What a difference a day makes—especially on Capitol Hill with the House Tri-Committee's health reform legislation (HR 3200).
Late on Friday, hours after two House committees—Ways and Means and Education and Labor—approved reform legislation, the Congressional Budget Office (CBO) had bad news: HR 3200 would result in a net increase in deficit spending of $239 billion during the next 10 years, according to its analysis. But House leadership immediately challenged the findings—and CBO changed its tune hours later.
The House bill, CBO said, was able to target key areas for savings. However, a key trigger in increasing Medicare spending occurred when the existing annual "sustainable growth rate" (SGR) in the Medicare physician fee schedule (with a 21% reduction in payment rates scheduled for 2010) was replaced with an inflation-based update.
In following years, rates would reflect separate updates for "evaluation and management" and other services. CBO estimated that those changes in the physician payment rates ultimately would add up to $245 billion in changed physician rates between 2010 and 2019.
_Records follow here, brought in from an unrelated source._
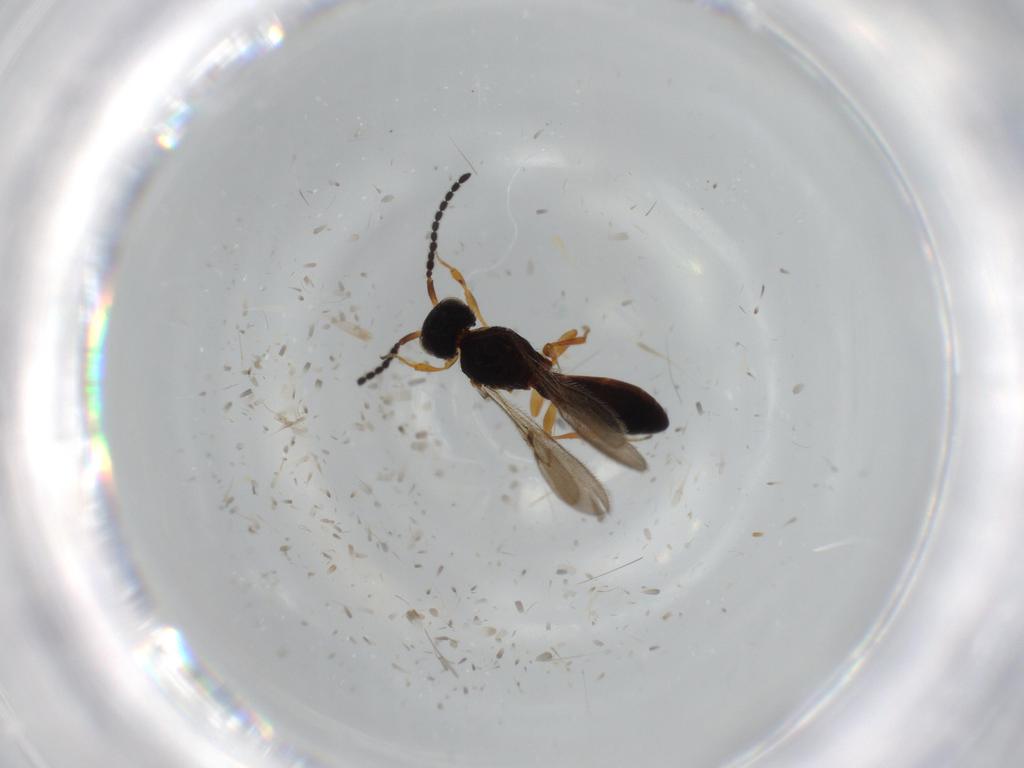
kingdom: Animalia
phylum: Arthropoda
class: Insecta
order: Hymenoptera
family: Scelionidae
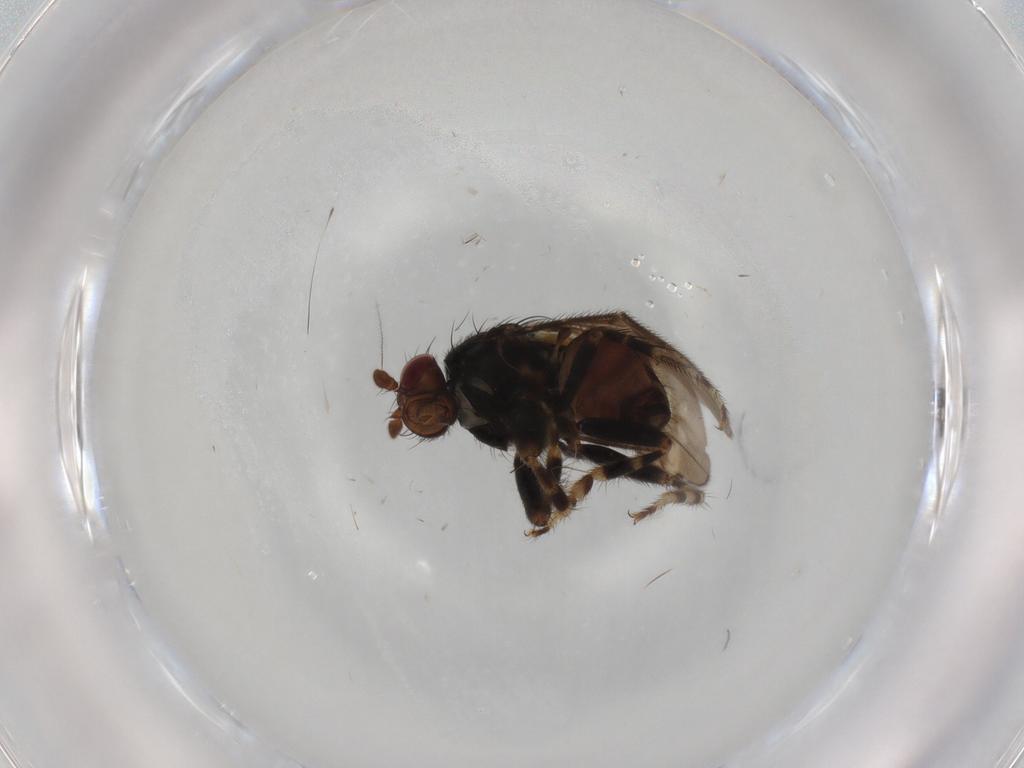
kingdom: Animalia
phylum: Arthropoda
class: Insecta
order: Diptera
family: Sphaeroceridae
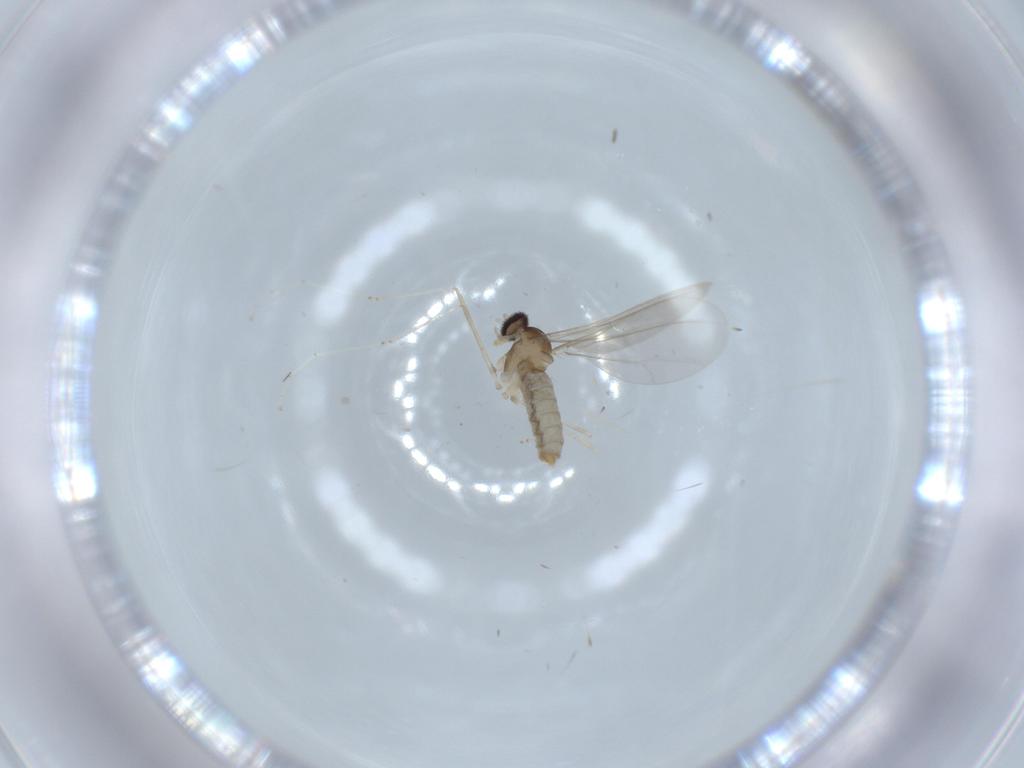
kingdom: Animalia
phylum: Arthropoda
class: Insecta
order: Diptera
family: Cecidomyiidae
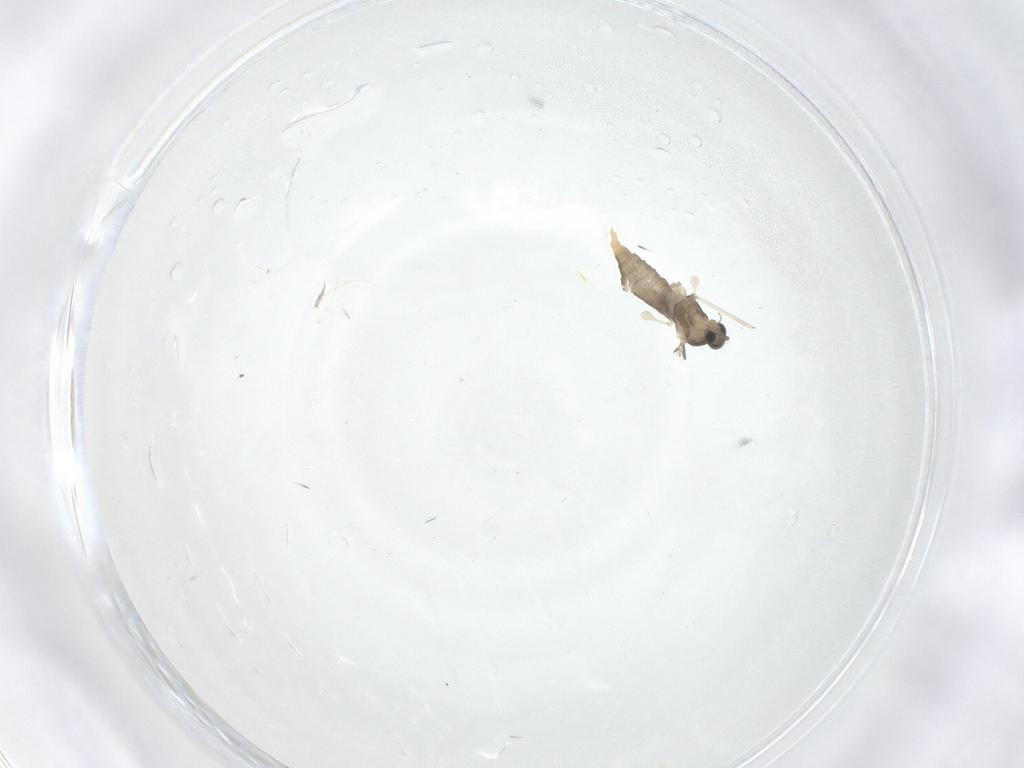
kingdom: Animalia
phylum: Arthropoda
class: Insecta
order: Diptera
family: Cecidomyiidae
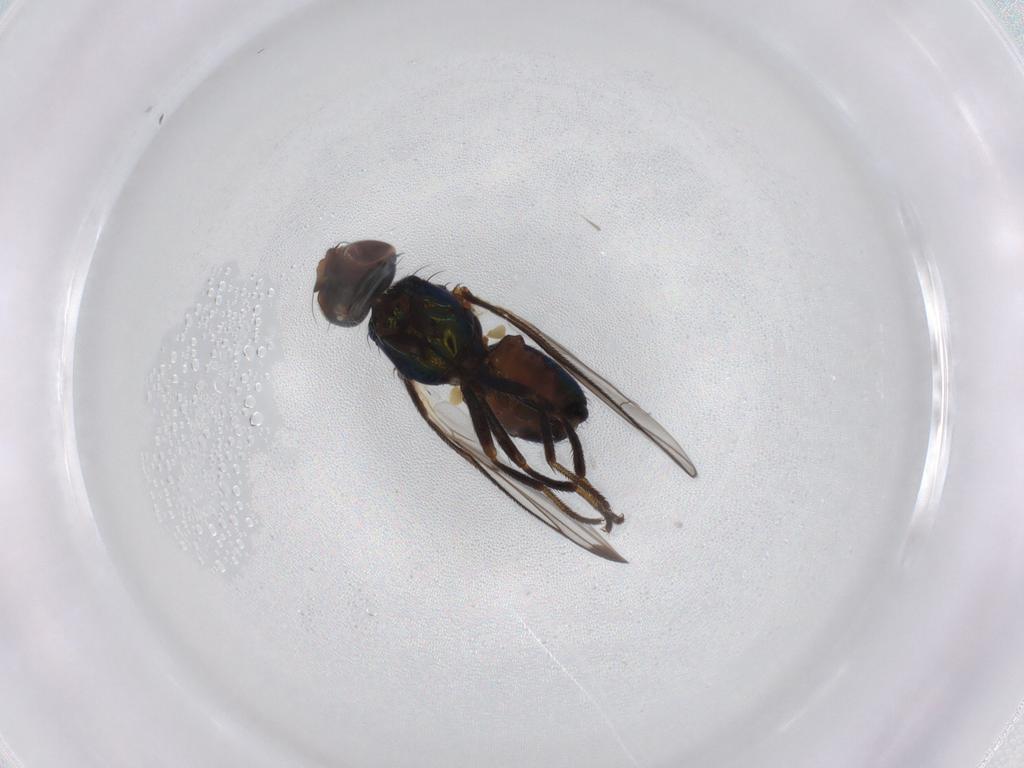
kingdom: Animalia
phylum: Arthropoda
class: Insecta
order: Diptera
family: Platystomatidae
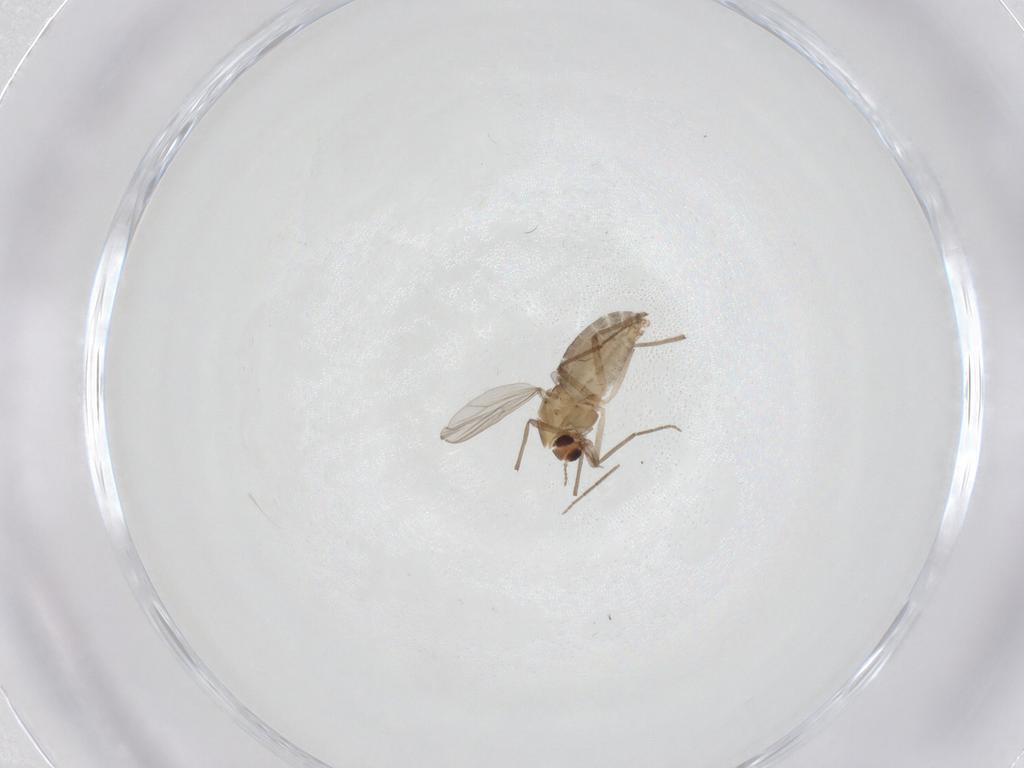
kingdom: Animalia
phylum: Arthropoda
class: Insecta
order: Diptera
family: Chironomidae
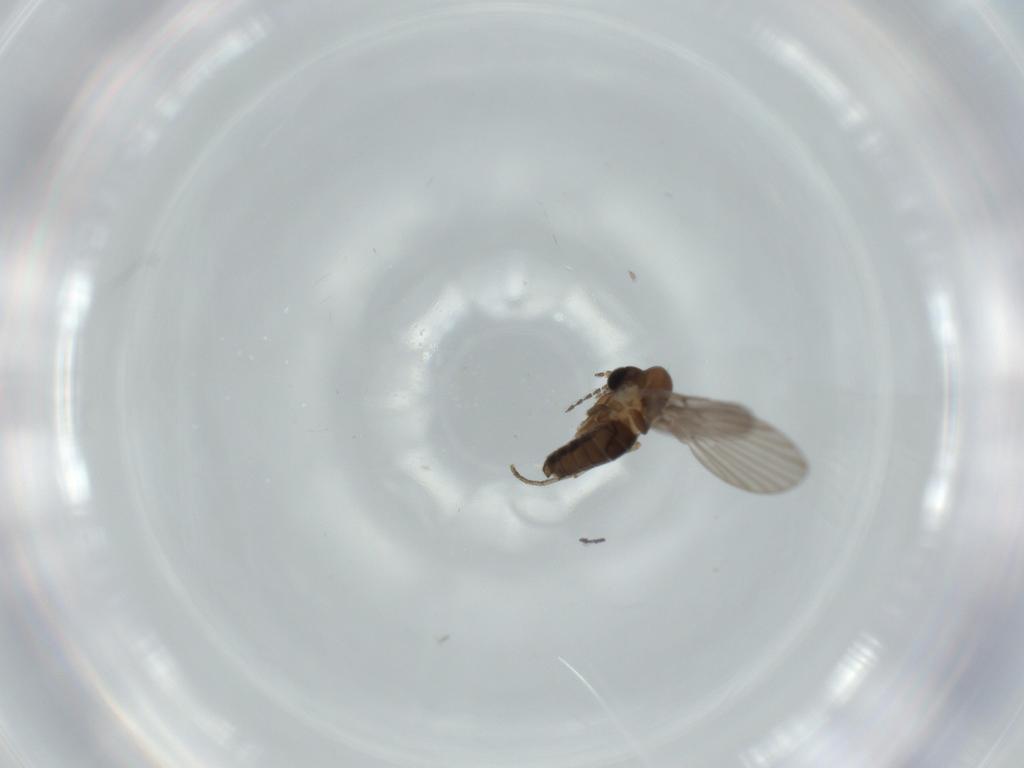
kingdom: Animalia
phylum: Arthropoda
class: Insecta
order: Diptera
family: Psychodidae
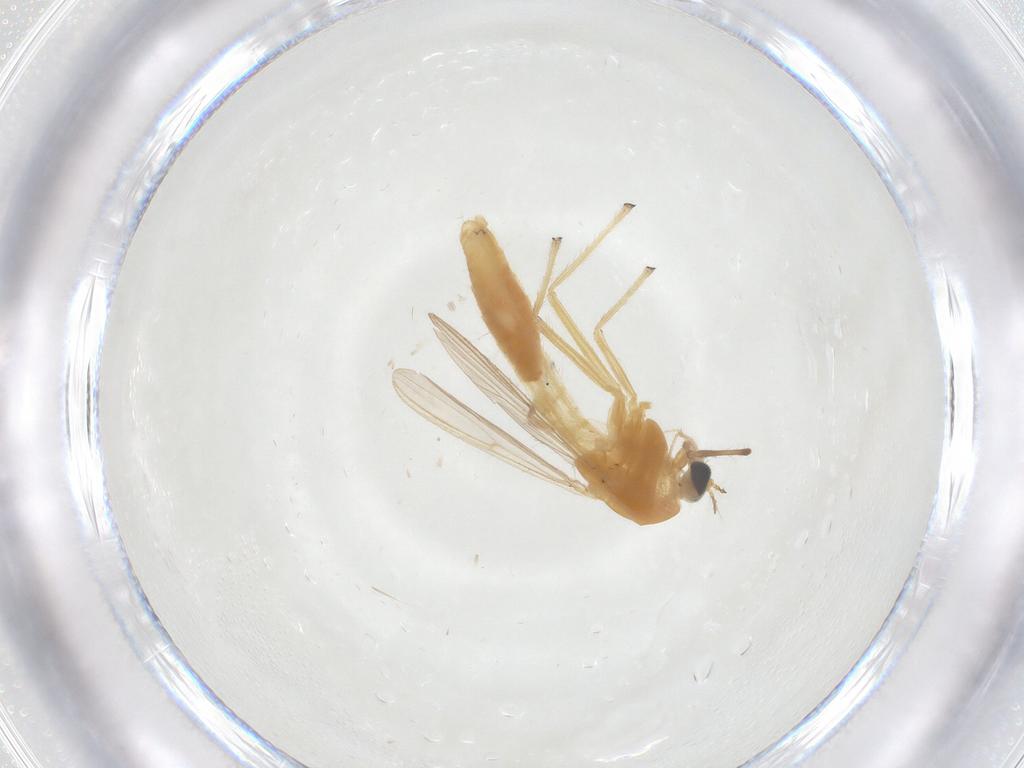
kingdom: Animalia
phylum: Arthropoda
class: Insecta
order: Diptera
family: Chironomidae
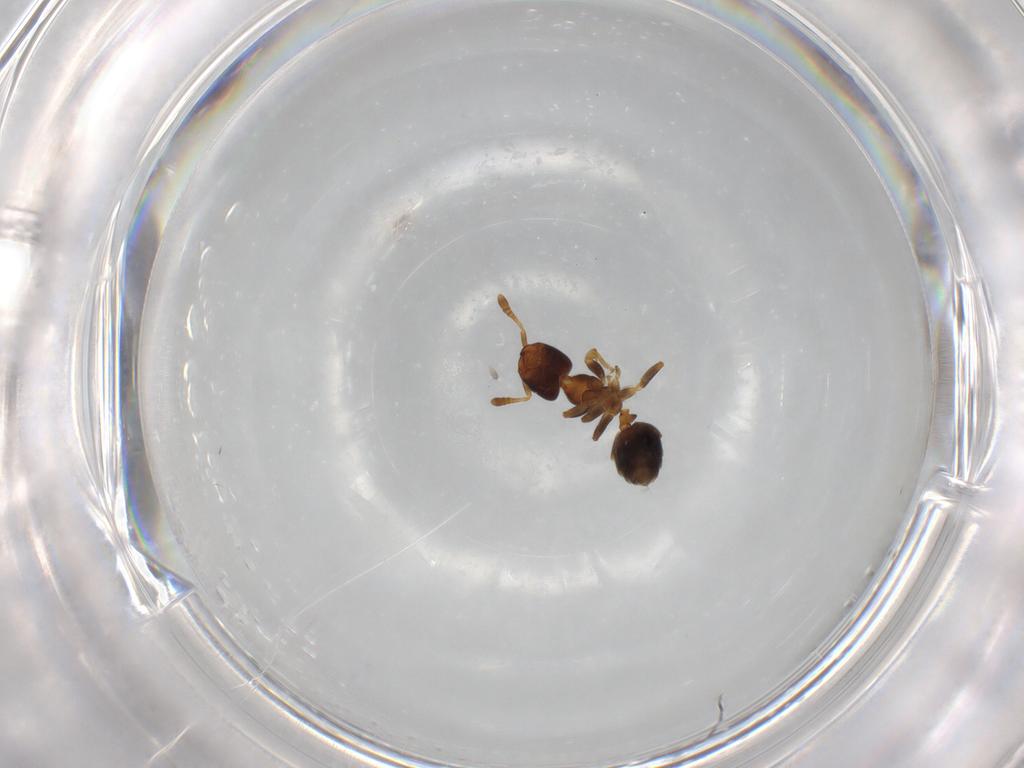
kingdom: Animalia
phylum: Arthropoda
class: Insecta
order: Hymenoptera
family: Formicidae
So, did that create a deficit? Not exactly, said Peter Orszag, director of the Office of Management and Budget (and former CBO director). "The only reason that the bill shows a deficit" is because of the "payments to physicians...once you take that part out, the bill is deficit neutral," Orszag told Fox News on Sunday.
Those reformed Medicare physician payment costs, however, should not have been included in CBO's net calculations, according to a release from the three House committee leaders issued on Saturday. Instead, they will be absorbed under the upcoming statutory "pay-as-you-go" budgetary legislation that currently is pending in the House. (With so-called "paygo," the federal government cannot launch new tax cuts or entitlement programs without finding a way to pay for them.) This would make HR 3200 deficit neutral over the 10 year budget window—and even produces a $6 billion surplus.